Os problemas da naturalização do uso de esteroides
Em contrapartida da medida que proibiu o uso de hormônios para fins estéticos, houve um aumento da procura por anabolizantes, preocupando especialistas
Na busca por músculos cada vez mais volumosos e definidos, algumas pessoas encontram nos anabolizantes a fonte de seus desejos. Nada, porém, é de graça, e o corpo reage: entre as mulheres, perda de cabelo, retorno da acne, alteração da voz e crescimento exacerbado do clitóris (hipertrofia clitoriana) podem acontecer; nos homens, ginecomastia (aumento irregular das mamas), alterações bruscas de temperamento e disfunção erétil são algumas das consequências do uso descontrolado de esteroides.
A obsessão pela imagem corporal faz parte das sociedades desenvolvidas, que associam um físico esbelto e musculoso ao sucesso e atração sexual. Como resultado do fenômeno, surge a vigorexia, caracterizada pelo fanatismo aos músculos. Quem sofre do problema, o vigoréxico, geralmente recebe reforço social, com parabenização por sua condição física, sem que observem o que está por trás dela.
A validação das pessoas combinada à pressão social explica a procura cada vez maior pelos esteroides – segundo a Anvisa, três dos principais anabolizantes industrializados no mercado brasileiro tiveram crescimento de 45% em volume de vendas na comparação entre 2021 e 2019.
O uso de hormônios para fins estéticos é proibido no Brasil. “Os danos são maiores do que os benefícios, o que motivou a decisão do Conselho Nacional de Medicina de proibir esse tipo de prescrição em abril deste ano”, esclarece Clayton Luiz Macedo, endocrinologista e médico do esporte do Albert Einstein.
Mesmo assim, grande parte dessas drogas é vendida facilmente e entra no país de maneira ilícita, sem que se saiba exatamente de onde vêm ou como são fabricadas. Na pressa de conseguir o efeito desejado, muitos a utilizam em doses absurdamente altas que interferem no equilíbrio geral do organismo.
“Cânceres de mama e de endométrio, desequilíbrio do colesterol e aumento do risco de infarto, derrame e trombose são algumas das consequências”, afirma Maria Fernanda Barca, doutora em endocrinologia pela USP. O número de pessoas que utilizam esteroides, porém, é significativo: segundo a Sociedade Brasileira de Endocrinologia e Metabologia (SBEM), 3,3% da população brasileira é usuária ocasional ou frequente das substâncias.
Reposição hormonal é o mesmo que usar esteroides?
Há quem confunda a reposição hormonal com os esteroides, mas existem diferenças importantes nas motivações, na quantidade aplicada e nos resultados.

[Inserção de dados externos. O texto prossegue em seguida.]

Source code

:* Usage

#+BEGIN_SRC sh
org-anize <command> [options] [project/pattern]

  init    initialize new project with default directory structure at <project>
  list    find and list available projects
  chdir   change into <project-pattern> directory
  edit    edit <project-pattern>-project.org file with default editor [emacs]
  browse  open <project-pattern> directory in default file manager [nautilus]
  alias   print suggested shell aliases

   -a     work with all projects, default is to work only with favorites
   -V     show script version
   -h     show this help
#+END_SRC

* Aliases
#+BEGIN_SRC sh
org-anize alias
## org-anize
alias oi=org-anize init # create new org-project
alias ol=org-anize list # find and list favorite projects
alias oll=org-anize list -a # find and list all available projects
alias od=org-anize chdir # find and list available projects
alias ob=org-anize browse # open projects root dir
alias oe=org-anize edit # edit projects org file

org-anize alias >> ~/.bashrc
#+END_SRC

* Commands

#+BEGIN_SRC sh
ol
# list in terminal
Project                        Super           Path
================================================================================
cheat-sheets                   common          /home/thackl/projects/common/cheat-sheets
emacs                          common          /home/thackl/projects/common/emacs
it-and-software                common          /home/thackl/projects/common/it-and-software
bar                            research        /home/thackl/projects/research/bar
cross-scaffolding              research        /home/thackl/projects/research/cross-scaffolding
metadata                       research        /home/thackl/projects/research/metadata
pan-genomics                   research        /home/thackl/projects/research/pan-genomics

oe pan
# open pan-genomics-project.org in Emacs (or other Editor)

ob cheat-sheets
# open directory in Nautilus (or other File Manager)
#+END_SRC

A primeira é usada por grupos com indicações muito precisas na medicina, quando existe a falta de hormônios e não há contraindicações, de acordo com Clayton. O segundo, entretanto, serve para rapazes e moças interessados em esculpir o corpo, dispostos a utilizar doses maiores.
“A terapia de reposição hormonal é utilizada para o tratamento de pacientes, não para fins estéticos”, diz a especialista. Pessoas na menopausa, por exemplo, podem sentir alívios dos sintomas em decorrência dessa reposição. A estratégia também é capaz de ajudar homens que envelheceram e estão com níveis de testosterona muito baixos.
A indicação passa a ser questionada por parte da comunidade científica quando atrelada a pseudociência, caso de mulheres que buscam elevar o desejo sexual, sem existir uma prévia investigação para saber se realmente a causa é hormonal, exemplifica o médico. “Ela pode ser sedentária, ter uma diminuição na libido por causa de antidepressivos ou ter algum problema no casamento, por exemplo. Precisamos considerar isso antes de fazer a recomendação.”
É possível ter um corpo musculoso sem esteroides?
Conquistar músculos sem o uso de esteroides é possível, mas até certo ponto. “Existem limites genéticos para a hipertrofia, além do próprio gênero impactar, dado que mulheres têm um grau de crescimento dos músculos menor”, afirma o especialista. “É muito difícil chegar em volumes musculares gigantes e com muita definição sem o uso de anabolizantes, mas é possível ter bons resultados com treino e alimentação, usando suplementação de proteína e creatina, principalmente, que possuem evidências científicas da eficácia”, acrescenta Maria.